**TASK TO COMPLETE**
Through the line with "ring pip: (43, 204)" and starting from the first line, return the records below word for word, with pictures left out.

(Stored data)
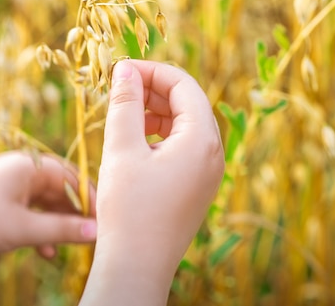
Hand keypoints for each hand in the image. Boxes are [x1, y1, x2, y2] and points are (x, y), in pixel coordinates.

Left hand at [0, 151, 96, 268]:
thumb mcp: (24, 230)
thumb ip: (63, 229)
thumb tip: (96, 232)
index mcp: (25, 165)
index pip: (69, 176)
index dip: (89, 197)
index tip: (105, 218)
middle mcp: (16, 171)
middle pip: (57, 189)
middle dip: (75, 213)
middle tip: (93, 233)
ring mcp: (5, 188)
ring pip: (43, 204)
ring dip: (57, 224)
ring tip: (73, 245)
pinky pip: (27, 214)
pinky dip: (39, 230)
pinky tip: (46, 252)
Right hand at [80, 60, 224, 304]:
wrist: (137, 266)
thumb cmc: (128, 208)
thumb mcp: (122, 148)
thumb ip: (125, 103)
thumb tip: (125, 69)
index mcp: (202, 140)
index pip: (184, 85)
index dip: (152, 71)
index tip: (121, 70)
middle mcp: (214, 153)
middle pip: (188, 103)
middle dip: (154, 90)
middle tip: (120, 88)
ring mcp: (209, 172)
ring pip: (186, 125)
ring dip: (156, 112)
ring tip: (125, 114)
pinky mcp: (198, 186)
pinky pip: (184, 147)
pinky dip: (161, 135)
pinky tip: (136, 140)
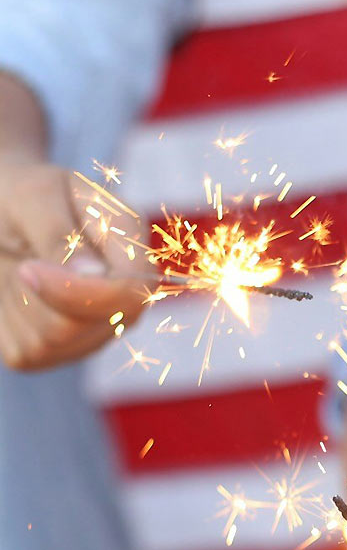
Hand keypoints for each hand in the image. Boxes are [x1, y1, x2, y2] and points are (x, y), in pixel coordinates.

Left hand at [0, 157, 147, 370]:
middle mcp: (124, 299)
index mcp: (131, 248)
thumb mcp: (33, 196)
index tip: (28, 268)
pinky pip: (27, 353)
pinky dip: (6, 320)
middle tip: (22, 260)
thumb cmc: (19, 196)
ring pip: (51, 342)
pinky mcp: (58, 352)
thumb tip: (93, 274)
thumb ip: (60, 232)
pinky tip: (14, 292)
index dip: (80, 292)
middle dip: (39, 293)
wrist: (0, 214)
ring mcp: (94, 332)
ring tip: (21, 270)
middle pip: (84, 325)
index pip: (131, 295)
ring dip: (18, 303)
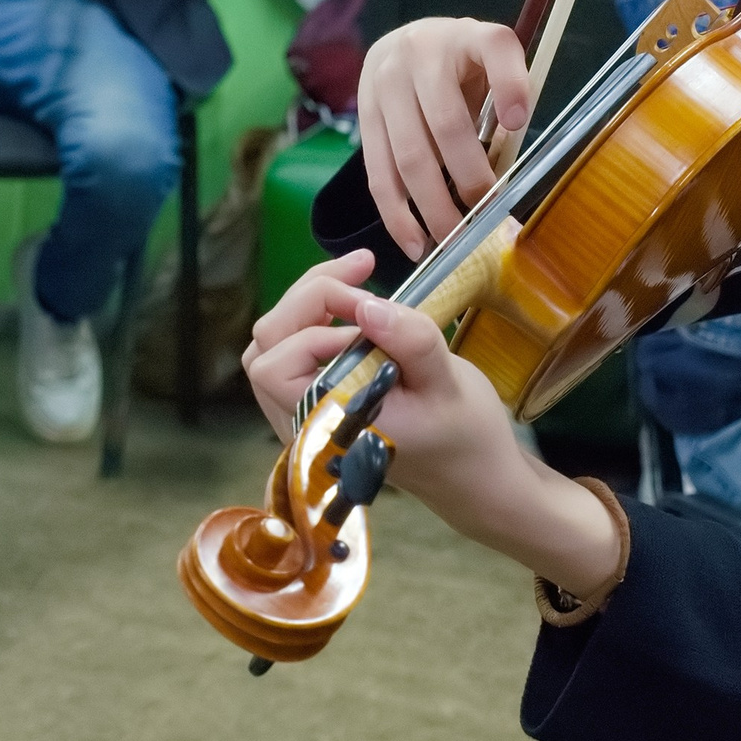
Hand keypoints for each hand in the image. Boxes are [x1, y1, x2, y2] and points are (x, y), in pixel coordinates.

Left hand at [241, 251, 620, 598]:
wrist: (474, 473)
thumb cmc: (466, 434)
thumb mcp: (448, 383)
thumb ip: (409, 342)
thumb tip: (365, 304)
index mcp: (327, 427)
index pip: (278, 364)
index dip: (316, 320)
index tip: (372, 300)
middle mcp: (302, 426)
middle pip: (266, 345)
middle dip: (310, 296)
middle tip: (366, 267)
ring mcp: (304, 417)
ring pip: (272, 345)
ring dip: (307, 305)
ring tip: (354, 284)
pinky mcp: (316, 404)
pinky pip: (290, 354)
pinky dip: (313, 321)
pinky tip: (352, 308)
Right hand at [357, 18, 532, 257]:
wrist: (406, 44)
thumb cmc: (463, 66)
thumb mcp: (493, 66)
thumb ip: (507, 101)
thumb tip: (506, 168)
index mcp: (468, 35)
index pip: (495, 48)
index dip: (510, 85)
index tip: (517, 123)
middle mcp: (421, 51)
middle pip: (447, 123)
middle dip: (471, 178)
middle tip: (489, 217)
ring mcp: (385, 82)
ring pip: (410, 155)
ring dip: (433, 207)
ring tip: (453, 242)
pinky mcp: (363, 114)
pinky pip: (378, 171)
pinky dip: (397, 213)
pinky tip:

**ANSWER TO THIS PROBLEM**
Hand keypoints for each hand in the image. Boxes are [x1, y1, x2, y2] and points are (x, y), in pixel coordinates.

Left hand at [0, 151, 96, 268]:
thumb mcp: (24, 230)
thumb ip: (63, 229)
thumb tip: (96, 232)
index mcp: (25, 165)
index pip: (69, 176)
index dip: (89, 197)
index tip: (105, 218)
middle mcp: (16, 171)
middle pip: (57, 189)
middle dip: (75, 213)
middle tip: (93, 233)
ring mcp: (5, 188)
ring pip: (43, 204)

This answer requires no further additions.